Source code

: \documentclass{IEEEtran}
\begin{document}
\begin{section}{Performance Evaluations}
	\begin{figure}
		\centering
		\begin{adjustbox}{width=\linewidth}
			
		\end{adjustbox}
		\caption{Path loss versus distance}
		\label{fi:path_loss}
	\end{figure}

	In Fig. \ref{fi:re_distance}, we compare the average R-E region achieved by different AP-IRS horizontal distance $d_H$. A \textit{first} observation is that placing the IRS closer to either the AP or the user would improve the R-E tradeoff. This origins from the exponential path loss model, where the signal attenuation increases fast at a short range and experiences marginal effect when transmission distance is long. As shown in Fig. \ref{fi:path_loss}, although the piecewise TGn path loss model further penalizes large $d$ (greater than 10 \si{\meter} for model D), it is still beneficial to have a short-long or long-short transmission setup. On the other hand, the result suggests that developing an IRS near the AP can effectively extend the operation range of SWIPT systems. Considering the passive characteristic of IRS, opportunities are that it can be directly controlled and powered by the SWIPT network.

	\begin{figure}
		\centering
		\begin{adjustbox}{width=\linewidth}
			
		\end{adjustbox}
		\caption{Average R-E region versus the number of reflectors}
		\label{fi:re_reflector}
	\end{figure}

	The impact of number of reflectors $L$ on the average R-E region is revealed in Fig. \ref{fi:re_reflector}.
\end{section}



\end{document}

BRIEF –
Copy whichever lines in the listing above contain the word "number".

ANSWER TO THIS TASK –
		\caption{Average R-E region versus the number of reflectors}
	The impact of number of reflectors $L$ on the average R-E region is revealed in Fig. \ref{fi:re_reflector}.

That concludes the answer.